THE VALUE IN FAILURE
What good comes from staying face down on the ground? We all face failures in life, and we all have the contingency to get back up, brush ourselves off, and rise once more. As an old friend told me once: “Fall forty times, get back up forty-one times.” I opened with such a dramatic poise because I wanted to culminate an advantage to metaphorically correlate a physical fall versus emotional. There really is no difference between the two, except that in one case, all we have to do is climb to our feet; the other requires a cultivated reason to get back up. You see, failure is inevitable. Henry Ford is a classic example of how failure can breed success.
HENRY FORD’S FAILURE
Believe it or not, Henry Ford burned through all of his money, tried to enter the political arena, and faced detracting sales in the 1920s. However, if he had succeeded, he would not have been the famous inventor of the modern day assembly line. He would not be the man he is known as today. That famous quote: “If I asked what people wanted, they would have said ‘faster horses'” is the lifeblood of many MBA programs to this very day. But that quote, and that iconic figure of a man who overcame many obstacles in his time, defined the modern-day production of cars. What, then, can we say about failure? Rather, why must be suffer in failure to begin with?

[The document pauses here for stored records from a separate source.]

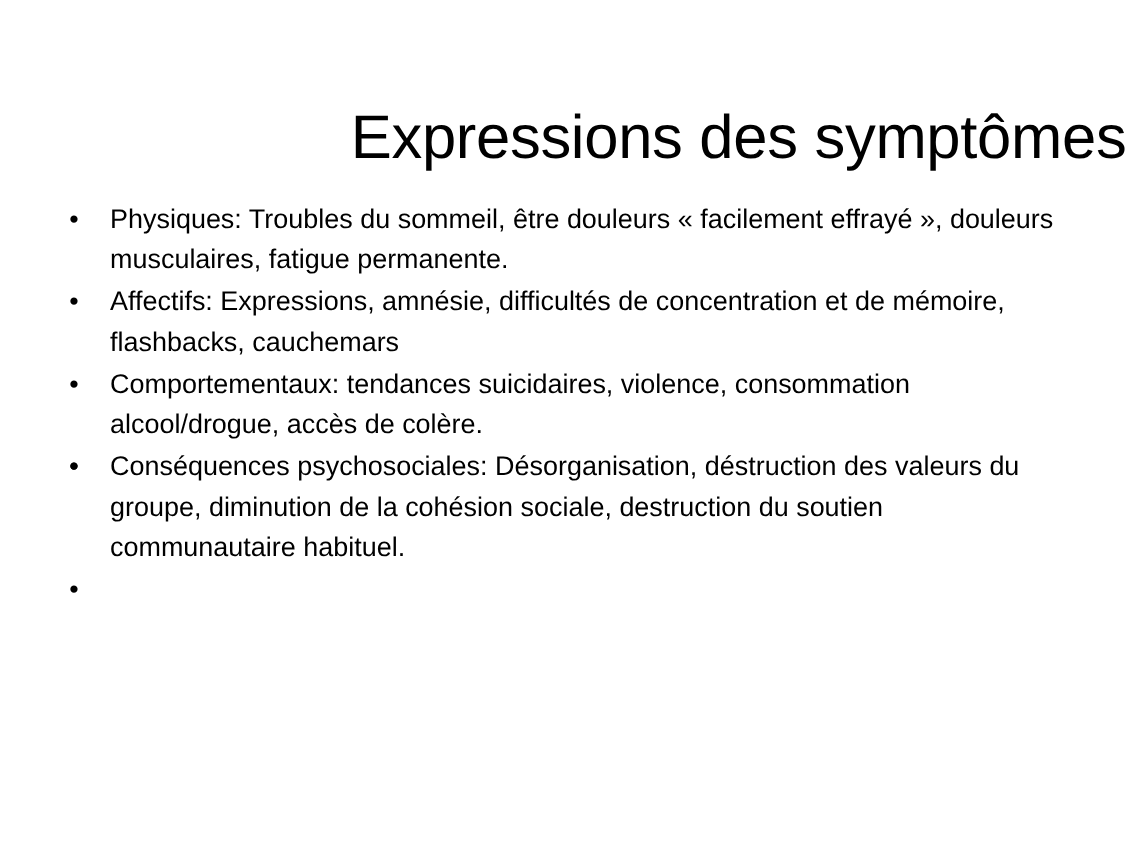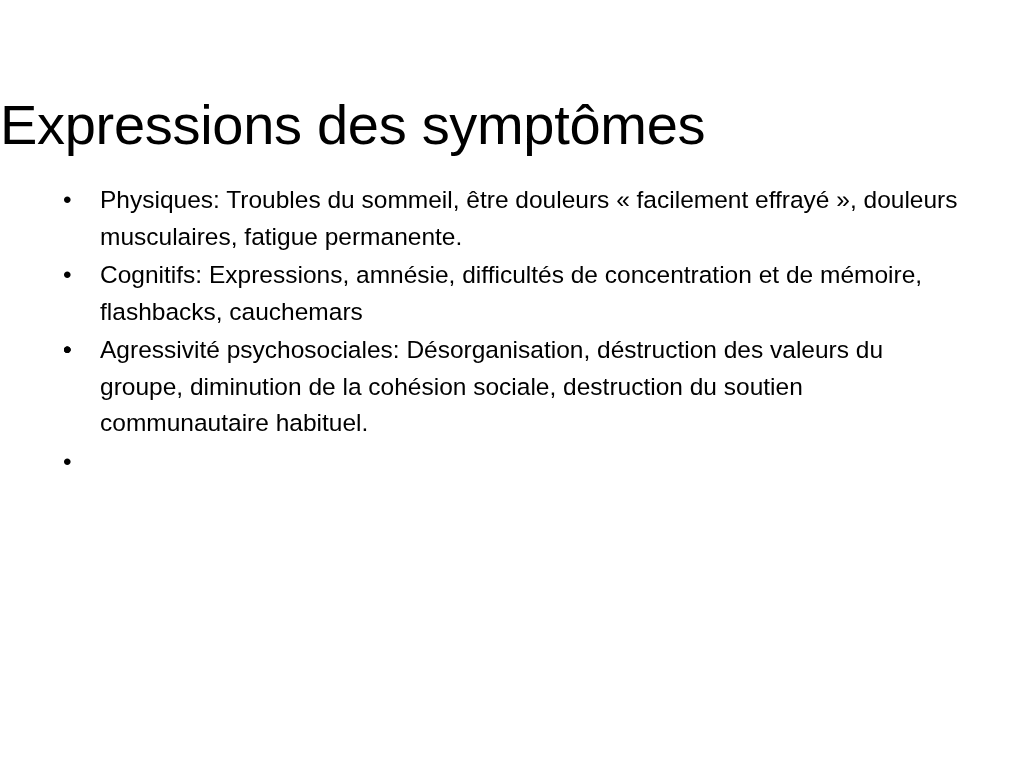--- a/index.html
+++ b/index.html
@@ -19,21 +19,21 @@
     color: #000000;
     -webkit-font-smoothing: antialiased;
   }
 
   
   .slide-title {
     position: absolute;
     left: 0;
     right: 0;
     top: 57px;
-    text-align: left;
+    text-align: right;
     font-size: 56px;
     line-height: 1.08;
     font-weight: 400;
     letter-spacing: -0.3px;
     color: #000000;
     white-space: nowrap;
   }
 
   
   .body-list {
@@ -85,34 +85,35 @@
 
   <ul class="body-list">
 
     <li class="bullet-item">
       <span class="bullet-marker">•</span>
       <span class="bullet-text"><span class="lead">Physiques</span><span>:</span><span> Troubles du sommeil, être douleurs « facilement effrayé », douleurs musculaires, fatigue permanente.</span></span>
     </li>
 
     <li class="bullet-item">
       <span class="bullet-marker">•</span>
-      <span class="bullet-text"><span class="lead">Cognitifs</span><span>:</span><span> Expressions, amnésie, difficultés de concentration et de mémoire, flashbacks, cauchemars</span></span>
+      <span class="bullet-text"><span class="lead">Affectifs</span><span>:</span><span> Expressions, amnésie, difficultés de concentration et de mémoire, flashbacks, cauchemars</span></span>
+    </li>
+
+    <li class="bullet-item">
+      <span class="bullet-marker">•</span>
+      <span class="bullet-text"><span class="lead">Comportementaux:</span><span></span><span> tendances suicidaires, violence, consommation alcool/drogue, accès de colère.</span></span>
     </li>
 
     <li class="bullet-item">
       <span class="bullet-marker">•</span>
     </li>
 
     <li class="bullet-item">
       <span class="bullet-marker">•</span>
-    </li>
-
-    <li class="bullet-item">
-      <span class="bullet-marker">•</span>
-      <span class="bullet-text"><span class="lead">Agressivité psychosociales:</span><span></span><span> Désorganisation, déstruction des valeurs du groupe, diminution de la cohésion sociale, destruction du soutien communautaire habituel.</span></span>
+      <span class="bullet-text"><span class="lead">Conséquences psychosociales:</span><span></span><span> Désorganisation, déstruction des valeurs du groupe, diminution de la cohésion sociale, destruction du soutien communautaire habituel.</span></span>
     </li>
 
     <li class="bullet-item">
       <span class="bullet-marker">•</span>
     </li>
 
   </ul>
 
 </div>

Backing up to the debacle at the mall, there is a piece of the puzzle I left out: one of those attractive young ladies approached and asked if I was okay. I ended up receiving an awkward semblance from this girl, and for three months, we actually became friends (yes, she still makes fun of me for that slip…). You see, failure can breed opportunities. Now, if I had stayed down, I would have not received that friendship. I am in no way insinuating that a physical fall is the same as an emotional one. In the physical space, when we fall, we have a naturally hardwired tendency to stand back up. It is a reflex, given to us from birth. But emotionally speaking, failure can be much more difficult to fix. After all, we are all human, and we take our failures rather harshly.
BUT WE MUST RISE!
I wrote a blog about giving oneself credit for mistakes, and for being less hard on themselves. An emotional failure is much harder to get back up from. As an example, if you trip, you may break a leg or a limb. Compare that to an emotional fall, where perhaps the receding failure can lead to depression. Obviously we can insinuate that a broken limb is easier to fix. You simply get a brace or a cast and it will heal. However, depression can lead to a lost job, a broken soul, or a crushed spirit. In fact, it is ten times harder to get back up from something held dear to you.
AT THE END OF THE DAY
There are monumental differences but, at the end of the day, even if you are experiencing emotional turmoil you need to learn to rise back up. Henry Ford succeeded because he never gave up. When faced with adversity, he monumentally found solutions, and that is the point of this post (sorry for the ramble, but I had a lot of caffeine today). I can help fix some of the damage as a Life Coach, but I try to tell clients that there is only one way to fix failure. It is a rather simple exercise: learn that the floor below you is much colder when flat on your face than when standing with two shoes on the ground. In other words, your failures define you, and that is a good thing.
TO CONCLUDE THE CONCLUSION
With every failure comes success. If I can fall flat on my face and gain a great friend from it, you can climb back to your feet, too. I have a strong feeling that we are all watched out for by a universal force. We need to find reasons to stand back up. The advice I can give you is endless, but in the absence of it, you must begin to see every fall as a chance to get back up. There may be someone watching from afar, and they may approach you to make sure you are okay. That is the lifeblood of the human experience. Let failure define you, and achieve success with every trip you make.